Sophie worked as a journalist for 15 years. Her work has appeared in local and national magazines and on BBC Radio.
In 2011 she read at the Cheltenham Literature Festival after winning the
Gloucestershire Writers’ Network short story award and in 2015 was invited
to judge the short story element of that competition. She was long listed for the Fish Short Story Prize in 2020 and in 2021 her debut novel, ‘The Green March Hotel’, was one of the 12 finalists in the Mslexia First Novel Competition judged by Hilary Mantel. In 2024, her story ‘Hawk in a High Tree Nest’ was shortlisted for the Bridport Prize.
Read her story at cirenscene.com – just search for her name on the online magazine.
Breathing Out
‘We concentrate on the exhalation,’ she said. He lay on the floor with the others and breathed out. ‘How long can you hold that out breath before you inhale again?’ she asked. His bedroom had reminded him of student days – a single bed, a small ensuite and a pinboard for mementos. It had been murky when he’d left home – the sun a smear behind sour, yellowish clouds. He couldn’t tell what the weather was now. He joined a tour of the facilities – the swimming pool and sauna, yoga and Tai Chi classes. The evening meal was excellent. ‘Can I go for a walk?’ he asked. ‘This is a sealed unit,’ she replied, ‘but we have virtual spring and autumn walks programmed in our leisure suites. Some guests prefer to jump straight to the views from mountain tops or from ships sailing west.’ Her uniform was both crisp and concealing. It reminded him of nuns. ‘How long?’ he asked. ‘Approximately a month,’ she replied. ‘We don’t want to rush anyone. You’re lucky,’ she added, ‘the state-run units are nothing like this.’
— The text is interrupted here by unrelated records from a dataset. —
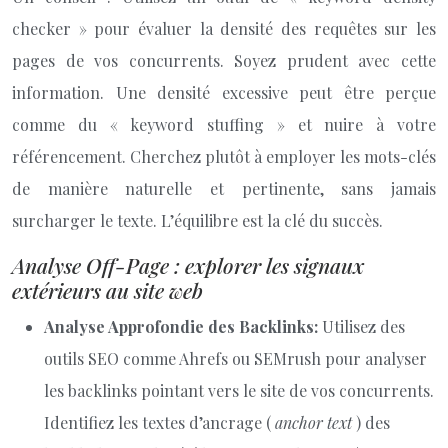
checker » pour évaluer la densité des requêtes sur les
pages de vos concurrents. Soyez prudent avec cette
information. Une densité excessive peut être perçue
comme du « keyword stuffing » et nuire à votre
référencement. Cherchez plutôt à employer les mots-clés
de manière naturelle et pertinente, sans jamais
surcharger le texte. L’équilibre est la clé du succès.
Analyse Off-Page : explorer les signaux
extérieurs au site web
Analyse Approfondie des Backlinks:
Utilisez des
outils SEO comme Ahrefs ou SEMrush pour analyser
les backlinks pointant vers le site de vos concurrents.
Identifiez les textes d’ancrage (
anchor text
) des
The place he loved and returned to again and again over the coming weeks was the poetry room. The poems, thousands of them, were written on A4 paper and protected from decay by sheets of glass fixed to the floors, walls and ceilings. ‘It’s beautiful,’ he had exclaimed on first seeing it. She smiled and nodded. ‘It seems to be an impulse,’ she said, ‘and we cherish them.’
His daughter had cried. His retirement notice arrived the day after his 70th birthday. He possessed savings enough to postpone it by five years but wanted his death to be his gift to her and his granddaughter. ‘The old must make way for the young,’ he said as he kissed her goodbye. ‘That is the way of things. I am happy.’
He read many of the poems. Often, they were awkward, shoddy things and this moved him more. What impulse was it that had led people to try and press some final expression of themselves into words they had rarely used in their lives? Was there some secret thing, revealed, at this moment of crisis in their existence, that demanded to be heard in this way?
‘They are the tuneless songs of the dying,’ he told her after he had, at last, asked for his own paper and pen. ‘They are a final, blessed exhalation of something we cannot understand.’
‘Close your eyes and breathe out gently,’ she said.